2 人生は食事で決まる
ご飯が美味しければ人生なんとかなるものだ。
それは前世から掲げるノーチェの持論だった。
イヤなことがあっても、挫折しても、酷い目に遭っても、それでも食事が美味しければ生きる気力が湧いてくる。
食いしん坊ですか? そうです。
美味しい物で自分の機嫌をとるの、確実だし健全だと思います。
そりゃあ味がわからなくなるくらい辛いことだってあるけれど、それでも美味しい料理は彩りも鮮やか。味だけでなく、見た目でも心が癒やされる。
特に前世では「映え」を意識した料理が多彩で、ちょっと調べれば目に新しい料理がたくさん溢れていた。実際食べに行ったものもあるし、いつか食べに行きたいと狙っていた料理もある。もう食べにいけないのは残念だけど、そんなわけで味だけでなく見た目でも美味しい料理はノーチェを慰めた。
そしてそれは、今世でも。
「ふぉおおおおお! 料理長料理長! お花です! お皿にお花が咲いています!」
「お嬢様が仰っていた飾り切りに挑戦しました。如何ですか?」
「素晴らしいです! 最高です! うちの料理長は世界一です!」
「お嬢様ってば褒め上手!」
「びゅーてぃふぉーで、でりしゃすですー!」
前世を思い出したノーチェが真っ先にしたのは、厨房スタッフと仲良くなることだった。
小さな足を一生懸命動かして厨房に行き、一食ごとに感想を伝えた。子供の拙い語彙力で頬を真っ赤にしながら懸命に美味しいを伝えた。だって美味しかった。嘘じゃない。異世界人の舌が満足できるおいしさだった。褒め称えねばならねぇ。
お魚さん美味しかったのよ。サラダの彩りが綺麗で崩すのが勿体なかったの。スープはもしかして隠し味があったのかしら。デザートはね、もうちょっと多くてもいいと思うの。
そんなことを毎食繰り返せば、恐れ多いと慄いていた厨房スタッフ達もお嬢様の感想が楽しみになってくる。てちてち歩いてきて、入り口からひょっこり顔を出し、顔を真っ赤にしながら「あのね、今日はね、ピーマン食べられたのよ!」と嬉しそうに報告されれば相好が崩れて仕方がないというものだ。そっかー! やったねぇー!
だから必然的に、ノーチェの「こういうのが食べたい」という要求にも厨房スタッフは力を入れるようになっていた。
あれが食べたいこれが食べたいと我が儘三昧ならともかく、ノーチェの要求は「お野菜お花にできる?」とか「あのね、林檎は兎さんがいいの」などと些細なものだ。前世と遜色ないお味だが、やはり「映え」は前世が圧倒的。見て楽しい料理を求めてノーチェはあれやこれやと注文した。
お嬢様の望みを叶えるべく、子爵家の厨房スタッフは必要以上に彩り豊かな盛り付けをするようになっていた。

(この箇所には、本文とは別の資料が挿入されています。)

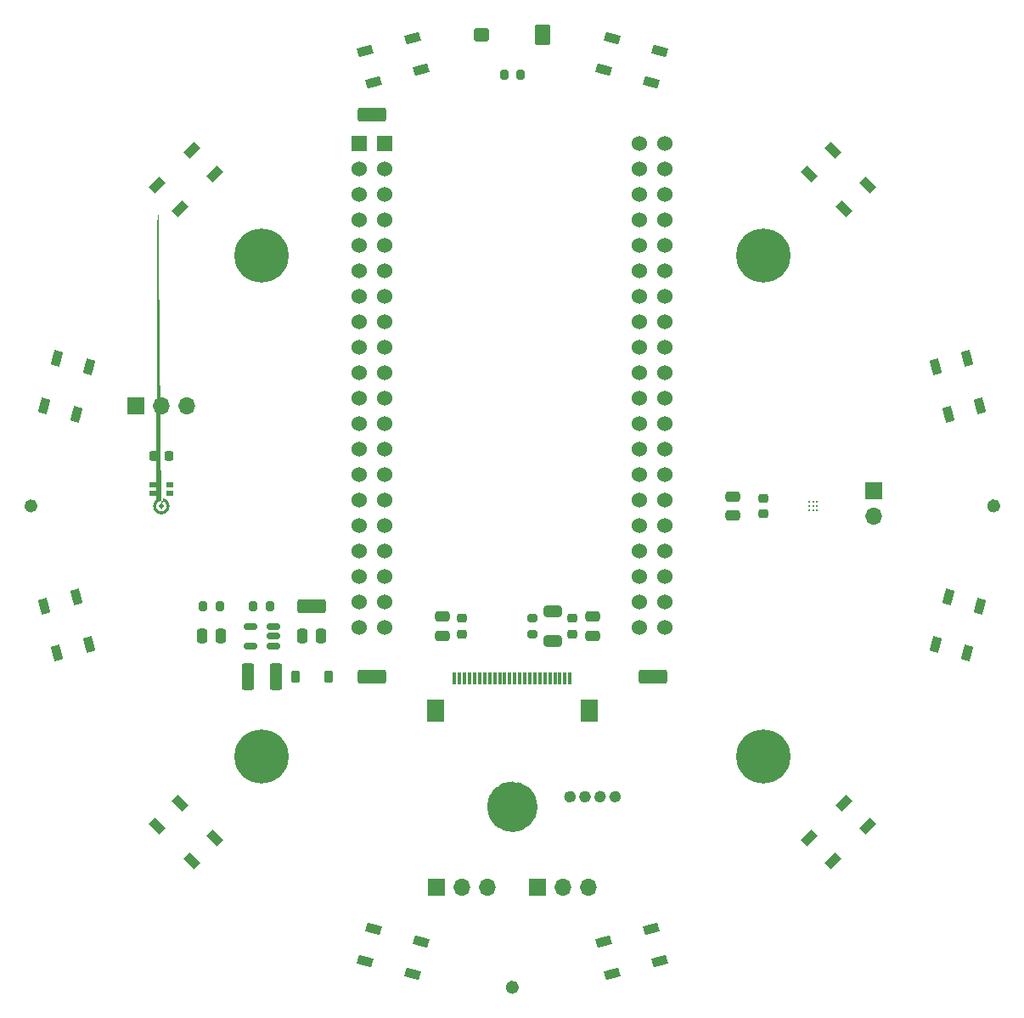
<source format=gbr>
G04 #@! TF.GenerationSoftware,KiCad,Pcbnew,7.0.4-40-g0180cb380f*
G04 #@! TF.CreationDate,2023-06-23T20:45:51-07:00*
G04 #@! TF.ProjectId,RobotOwl,526f626f-744f-4776-9c2e-6b696361645f,rev?*
G04 #@! TF.SameCoordinates,Original*
G04 #@! TF.FileFunction,Soldermask,Top*
G04 #@! TF.FilePolarity,Negative*
%FSLAX46Y46*%
G04 Gerber Fmt 4.6, Leading zero omitted, Abs format (unit mm)*
G04 Created by KiCad (PCBNEW 7.0.4-40-g0180cb380f) date 2023-06-23 20:45:51*
%MOMM*%
%LPD*%
G01*
G04 APERTURE LIST*
G04 Aperture macros list*
%AMRoundRect*
0 Rectangle with rounded corners*
0 $1 Rounding radius*
0 $2 $3 $4 $5 $6 $7 $8 $9 X,Y pos of 4 corners*
0 Add a 4 corners polygon primitive as box body*
4,1,4,$2,$3,$4,$5,$6,$7,$8,$9,$2,$3,0*
0 Add four circle primitives for the rounded corners*
1,1,$1+$1,$2,$3*
1,1,$1+$1,$4,$5*
1,1,$1+$1,$6,$7*
1,1,$1+$1,$8,$9*
0 Add four rect primitives between the rounded corners*
20,1,$1+$1,$2,$3,$4,$5,0*
20,1,$1+$1,$4,$5,$6,$7,0*
20,1,$1+$1,$6,$7,$8,$9,0*
20,1,$1+$1,$8,$9,$2,$3,0*%
%AMRotRect*
0 Rectangle, with rotation*
0 The origin of the aperture is its center*
0 $1 length*
0 $2 width*
0 $3 Rotation angle, in degrees counterclockwise*
0 Add horizontal line*
21,1,$1,$2,0,0,$3*%
%AMFreePoly0*
4,1,53,0.180798,1.454629,0.352531,1.394537,0.506585,1.297738,0.635238,1.169085,0.732037,1.015031,0.792129,0.843298,0.812500,0.662500,0.792129,0.481702,0.732037,0.309969,0.635238,0.155915,0.506585,0.027262,0.352531,-0.069537,0.180798,-0.129629,0.000000,-0.150000,-0.180798,-0.129629,-0.352531,-0.069537,-0.506585,0.027262,-0.635238,0.155915,-0.732037,0.309969,-0.792129,0.481702,
-0.812500,0.662500,-0.517770,0.662500,-0.496797,0.516627,-0.435576,0.382572,-0.339067,0.271196,-0.215089,0.191520,-0.073686,0.150000,0.073686,0.150000,0.215089,0.191520,0.339067,0.271196,0.435576,0.382572,0.496797,0.516627,0.517770,0.662500,0.496797,0.808373,0.435576,0.942428,0.339067,1.053804,0.215089,1.133480,0.073686,1.175000,-0.073686,1.175000,-0.215089,1.133480,
-0.339067,1.053804,-0.435576,0.942428,-0.496797,0.808373,-0.517770,0.662500,-0.812500,0.662500,-0.792129,0.843298,-0.732037,1.015031,-0.635238,1.169085,-0.506585,1.297738,-0.352531,1.394537,-0.180798,1.454629,0.000000,1.475000,0.180798,1.454629,0.180798,1.454629,$1*%
G04 Aperture macros list end*
%ADD10C,0.700000*%
%ADD11C,2.500000*%
%ADD12C,0.650000*%
%ADD13R,1.524000X1.524000*%
%ADD14C,1.524000*%
%ADD15RotRect,1.500000X0.900000X75.000000*%
%ADD16RoundRect,0.200000X0.200000X0.275000X-0.200000X0.275000X-0.200000X-0.275000X0.200000X-0.275000X0*%
%ADD17RoundRect,0.250000X-0.375000X-1.075000X0.375000X-1.075000X0.375000X1.075000X-0.375000X1.075000X0*%
%ADD18RoundRect,0.250000X-1.175000X-0.450000X1.175000X-0.450000X1.175000X0.450000X-1.175000X0.450000X0*%
%ADD19RoundRect,0.250000X0.650000X-0.325000X0.650000X0.325000X-0.650000X0.325000X-0.650000X-0.325000X0*%
%ADD20RotRect,1.500000X0.900000X255.000000*%
%ADD21RoundRect,0.200000X-0.200000X-0.275000X0.200000X-0.275000X0.200000X0.275000X-0.200000X0.275000X0*%
%ADD22RoundRect,0.225000X0.225000X0.375000X-0.225000X0.375000X-0.225000X-0.375000X0.225000X-0.375000X0*%
%ADD23R,1.700000X1.700000*%
%ADD24O,1.700000X1.700000*%
%ADD25RoundRect,0.250000X0.475000X-0.250000X0.475000X0.250000X-0.475000X0.250000X-0.475000X-0.250000X0*%
%ADD26RotRect,1.500000X0.900000X345.000000*%
%ADD27RoundRect,0.187500X-0.562500X-0.862500X0.562500X-0.862500X0.562500X0.862500X-0.562500X0.862500X0*%
%ADD28RoundRect,0.162500X-0.587500X-0.487500X0.587500X-0.487500X0.587500X0.487500X-0.587500X0.487500X0*%
%ADD29RoundRect,0.175000X-0.525000X-0.825000X0.525000X-0.825000X0.525000X0.825000X-0.525000X0.825000X0*%
%ADD30RoundRect,0.150000X-0.550000X-0.450000X0.550000X-0.450000X0.550000X0.450000X-0.550000X0.450000X0*%
%ADD31RotRect,1.500000X0.900000X135.000000*%
%ADD32RotRect,1.500000X0.900000X15.000000*%
%ADD33RoundRect,0.225000X0.225000X0.250000X-0.225000X0.250000X-0.225000X-0.250000X0.225000X-0.250000X0*%
%ADD34C,1.152000*%
%ADD35C,0.800000*%
%ADD36C,5.400000*%
%ADD37RotRect,1.500000X0.900000X45.000000*%
%ADD38RotRect,1.500000X0.900000X225.000000*%
%ADD39R,0.300000X1.300000*%
%ADD40R,1.800000X2.200000*%
%ADD41RotRect,1.500000X0.900000X195.000000*%
%ADD42RoundRect,0.150000X0.512500X0.150000X-0.512500X0.150000X-0.512500X-0.150000X0.512500X-0.150000X0*%
%ADD43RotRect,1.500000X0.900000X285.000000*%
%ADD44RoundRect,0.250000X0.250000X0.475000X-0.250000X0.475000X-0.250000X-0.475000X0.250000X-0.475000X0*%
%ADD45RoundRect,0.250000X-0.475000X0.250000X-0.475000X-0.250000X0.475000X-0.250000X0.475000X0.250000X0*%
%ADD46RoundRect,0.225000X-0.250000X0.225000X-0.250000X-0.225000X0.250000X-0.225000X0.250000X0.225000X0*%
%ADD47RotRect,1.500000X0.900000X105.000000*%
%ADD48C,0.250000*%
%ADD49RoundRect,0.225000X0.250000X-0.225000X0.250000X0.225000X-0.250000X0.225000X-0.250000X-0.225000X0*%
%ADD50RotRect,1.500000X0.900000X315.000000*%
%ADD51RotRect,1.500000X0.900000X165.000000*%
%ADD52RoundRect,0.200000X0.275000X-0.200000X0.275000X0.200000X-0.275000X0.200000X-0.275000X-0.200000X0*%
%ADD53C,0.500000*%
%ADD54R,0.725000X0.522000*%
%ADD55FreePoly0,0.000000*%
G04 APERTURE END LIST*
D10*
X156000000Y-129000000D02*
G75*
G03*
X156000000Y-129000000I-250000J0D01*
G01*
X157500000Y-129000000D02*
G75*
G03*
X157500000Y-129000000I-250000J0D01*
G01*
X159000000Y-129000000D02*
G75*
G03*
X159000000Y-129000000I-250000J0D01*
G01*
X160500000Y-129000000D02*
G75*
G03*
X160500000Y-129000000I-250000J0D01*
G01*
D11*
X151250000Y-130000000D02*
G75*
G03*
X151250000Y-130000000I-1250000J0D01*
G01*
D12*
X198325000Y-100000000D02*
G75*
G03*
X198325000Y-100000000I-325000J0D01*
G01*
X150325000Y-148000000D02*
G75*
G03*
X150325000Y-148000000I-325000J0D01*
G01*
X102325000Y-100000000D02*
G75*
G03*
X102325000Y-100000000I-325000J0D01*
G01*
D13*
X134760000Y-63902500D03*
X137300000Y-63902500D03*
D14*
X134760000Y-66442500D03*
X137300000Y-66442500D03*
X134760000Y-68982500D03*
X137300000Y-68982500D03*
X134760000Y-71522500D03*
X137300000Y-71522500D03*
X134760000Y-74062500D03*
X137300000Y-74062500D03*
X134760000Y-76602500D03*
X137300000Y-76602500D03*
X134760000Y-79142500D03*
X137300000Y-79142500D03*
X134760000Y-81682500D03*
X137300000Y-81682500D03*
X134760000Y-84222500D03*
X137300000Y-84222500D03*
X134760000Y-86762500D03*
X137300000Y-86762500D03*
X134760000Y-89302500D03*
X137300000Y-89302500D03*
X134760000Y-91842500D03*
X137300000Y-91842500D03*
X134760000Y-94382500D03*
X137300000Y-94382500D03*
X134760000Y-96922500D03*
X137300000Y-96922500D03*
X134760000Y-99462500D03*
X137300000Y-99462500D03*
X134760000Y-102002500D03*
X137300000Y-102002500D03*
X134760000Y-104542500D03*
X137300000Y-104542500D03*
X134760000Y-107082500D03*
X137300000Y-107082500D03*
X134760000Y-109622500D03*
X137300000Y-109622500D03*
X134760000Y-112162500D03*
X137300000Y-112162500D03*
X162700000Y-112162500D03*
X165240000Y-112162500D03*
X162700000Y-109622500D03*
X165240000Y-109622500D03*
X162700000Y-107082500D03*
X165240000Y-107082500D03*
X162700000Y-104542500D03*
X165240000Y-104542500D03*
X162700000Y-102002500D03*
X165240000Y-102002500D03*
X162700000Y-99462500D03*
X165240000Y-99462500D03*
X162700000Y-96922500D03*
X165240000Y-96922500D03*
X162700000Y-94382500D03*
X165240000Y-94382500D03*
X162700000Y-91842500D03*
X165240000Y-91842500D03*
X162700000Y-89302500D03*
X165240000Y-89302500D03*
X162700000Y-86762500D03*
X165240000Y-86762500D03*
X162700000Y-84222500D03*
X165240000Y-84222500D03*
X162700000Y-81682500D03*
X165240000Y-81682500D03*
X162700000Y-79142500D03*
X165240000Y-79142500D03*
X162700000Y-76602500D03*
X165240000Y-76602500D03*
X162700000Y-74062500D03*
X165240000Y-74062500D03*
X162700000Y-71522500D03*
X165240000Y-71522500D03*
X162700000Y-68982500D03*
X165240000Y-68982500D03*
X162700000Y-66442500D03*
X165240000Y-66442500D03*
X162700000Y-63902500D03*
X165240000Y-63902500D03*
D15*
X192205116Y-113845467D03*
X195392671Y-114699570D03*
X196660884Y-109966533D03*
X193473329Y-109112430D03*
D16*
X125825000Y-110000000D03*
X124175000Y-110000000D03*
X120825000Y-110000000D03*
X119175000Y-110000000D03*
D17*
X123600000Y-117000000D03*
X126400000Y-117000000D03*
D18*
X130000000Y-110000000D03*
D19*
X154000000Y-113475000D03*
X154000000Y-110525000D03*
D20*
X107794884Y-86154533D03*
X104607329Y-85300430D03*
X103339116Y-90033467D03*
X106526671Y-90887570D03*
D21*
X149175000Y-57000000D03*
X150825000Y-57000000D03*
D22*
X131650000Y-117000000D03*
X128350000Y-117000000D03*
D23*
X152475000Y-138000000D03*
D24*
X155015000Y-138000000D03*
X157555000Y-138000000D03*
D25*
X143000000Y-112950000D03*
X143000000Y-111050000D03*
D26*
X136154533Y-142205116D03*
X135300430Y-145392671D03*
X140033467Y-146660884D03*
X140887570Y-143473329D03*
D27*
X153050000Y-53000000D03*
D28*
X146950000Y-53000000D03*
D29*
X153050000Y-53000000D03*
D30*
X146950000Y-53000000D03*
D18*
X164000000Y-117000000D03*
D23*
X142460000Y-138000000D03*
D24*
X145000000Y-138000000D03*
X147540000Y-138000000D03*
D31*
X183092685Y-70372138D03*
X185426138Y-68038685D03*
X181961315Y-64573862D03*
X179627862Y-66907315D03*
D32*
X159112430Y-143473329D03*
X159966533Y-146660884D03*
X164699570Y-145392671D03*
X163845467Y-142205116D03*
D33*
X115775000Y-95000000D03*
X114225000Y-95000000D03*
D34*
X198000000Y-100000000D03*
D35*
X122975000Y-125000000D03*
X123568109Y-123568109D03*
X123568109Y-126431891D03*
X125000000Y-122975000D03*
D36*
X125000000Y-125000000D03*
D35*
X125000000Y-127025000D03*
X126431891Y-123568109D03*
X126431891Y-126431891D03*
X127025000Y-125000000D03*
D34*
X150000000Y-148000000D03*
D37*
X179627862Y-133092685D03*
X181961315Y-135426138D03*
X185426138Y-131961315D03*
X183092685Y-129627862D03*
D38*
X120372138Y-66907315D03*
X118038685Y-64573862D03*
X114573862Y-68038685D03*
X116907315Y-70372138D03*
D35*
X122975000Y-75000000D03*
X123568109Y-73568109D03*
X123568109Y-76431891D03*
X125000000Y-72975000D03*
D36*
X125000000Y-75000000D03*
D35*
X125000000Y-77025000D03*
X126431891Y-73568109D03*
X126431891Y-76431891D03*
X127025000Y-75000000D03*
D39*
X144250000Y-117200000D03*
X144750000Y-117200000D03*
X145250000Y-117200000D03*
X145750000Y-117200000D03*
X146250000Y-117200000D03*
X146750000Y-117200000D03*
X147250000Y-117200000D03*
X147750000Y-117200000D03*
X148250000Y-117200000D03*
X148750000Y-117200000D03*
X149250000Y-117200000D03*
X149750000Y-117200000D03*
X150250000Y-117200000D03*
X150750000Y-117200000D03*
X151250000Y-117200000D03*
X151750000Y-117200000D03*
X152250000Y-117200000D03*
X152750000Y-117200000D03*
X153250000Y-117200000D03*
X153750000Y-117200000D03*
X154250000Y-117200000D03*
X154750000Y-117200000D03*
X155250000Y-117200000D03*
X155750000Y-117200000D03*
D40*
X142350000Y-120450000D03*
X157650000Y-120450000D03*
D41*
X140887570Y-56526671D03*
X140033467Y-53339116D03*
X135300430Y-54607329D03*
X136154533Y-57794884D03*
D42*
X126137500Y-113950000D03*
X126137500Y-113000000D03*
X126137500Y-112050000D03*
X123862500Y-112050000D03*
X123862500Y-113950000D03*
D43*
X106526671Y-109112430D03*
X103339116Y-109966533D03*
X104607329Y-114699570D03*
X107794884Y-113845467D03*
D44*
X120950000Y-113000000D03*
X119050000Y-113000000D03*
D45*
X172000000Y-99050000D03*
X172000000Y-100950000D03*
D44*
X130950000Y-113000000D03*
X129050000Y-113000000D03*
D46*
X175000000Y-99225000D03*
X175000000Y-100775000D03*
D47*
X193473329Y-90887570D03*
X196660884Y-90033467D03*
X195392671Y-85300430D03*
X192205116Y-86154533D03*
D48*
X179600000Y-99600000D03*
X180000000Y-99600000D03*
X180400000Y-99600000D03*
X179600000Y-100000000D03*
X180000000Y-100000000D03*
X180400000Y-100000000D03*
X179600000Y-100400000D03*
X180000000Y-100400000D03*
X180400000Y-100400000D03*
D49*
X156000000Y-112775000D03*
X156000000Y-111225000D03*
D50*
X116907315Y-129627862D03*
X114573862Y-131961315D03*
X118038685Y-135426138D03*
X120372138Y-133092685D03*
D49*
X145000000Y-112775000D03*
X145000000Y-111225000D03*
D35*
X172975000Y-125000000D03*
X173568109Y-123568109D03*
X173568109Y-126431891D03*
X175000000Y-122975000D03*
D36*
X175000000Y-125000000D03*
D35*
X175000000Y-127025000D03*
X176431891Y-123568109D03*
X176431891Y-126431891D03*
X177025000Y-125000000D03*
D18*
X136000000Y-61000000D03*
D23*
X112475000Y-90000000D03*
D24*
X115015000Y-90000000D03*
X117555000Y-90000000D03*
D51*
X163845467Y-57794884D03*
X164699570Y-54607329D03*
X159966533Y-53339116D03*
X159112430Y-56526671D03*
D25*
X158000000Y-112950000D03*
X158000000Y-111050000D03*
D23*
X186000000Y-98460000D03*
D24*
X186000000Y-101000000D03*
D52*
X152000000Y-112825000D03*
X152000000Y-111175000D03*
D35*
X172975000Y-75000000D03*
X173568109Y-73568109D03*
X173568109Y-76431891D03*
X175000000Y-72975000D03*
D36*
X175000000Y-75000000D03*
D35*
X175000000Y-77025000D03*
X176431891Y-73568109D03*
X176431891Y-76431891D03*
X177025000Y-75000000D03*
D18*
X136000000Y-117000000D03*
D53*
X115000000Y-100000000D03*
D54*
X114162500Y-97926000D03*
X114162500Y-98748000D03*
D55*
X115000000Y-100662500D03*
D54*
X115837500Y-98748000D03*
X115837500Y-97926000D03*
D34*
X102000000Y-100000000D03*
M02*

</source>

ノーチェはきゃっきゃと喜び、両親は一皿を楽しむようになり、姉は目を光らせた。
この彩りや飾りはお菓子でも通用すると察したのだ。
「品種改良して甘さを増したフルーツ…食べて貰わないと始まらないんだから、誰もが目を引く形で売り出すべきよね。フルーツタルトだって果物を載せるだけだと味気ないわ。ここは果物の切り方、飾り方を研究し直す必要があるわ…!」
コストがかからない程度に頑張って欲しい。
主役の果物一つ、特別感を出すカットをするだけでも違うと思う。
(前世で流行った動物のカップケーキとか教えたら喜ぶかなぁ。私も食べたいし、落書き帳にこういうケーキが食べたいって描いてみよう)
結果、姉は「子供の発想力は大人の夢!」と叫んでノーチェの落書き帳を奪取した。
ノーチェの落書き帳…。
落書き帳は新しいものを渡された。
ノーチェの落書き帳…。
「まあ、ノーチェは面白いことを考えるわね」
「子供はこういうのが好きかぁ」
「子供が好きな物は大人も好きよ! これは売れるわ! 大人だって子供の頃夢見たケーキがあったら買うでしょ!」
「そうね、そのとおりねぇ」
「試しに作ってみて、量産できそうなら売ってみようか。デザインはノーチェだから、ノーチェが名前を考えるかい?」
「チェックするけど好きに考えていいのよ」
「はわわ…?」
気付けばデザイン担当になっていた。ちなみにカップケーキは「もりのどうぶつさんふぁみりー」と子供らしさ全開のものに決定した。いいの? それでいいの?
こんな感じでアルディーヤ子爵家はとても平和だった。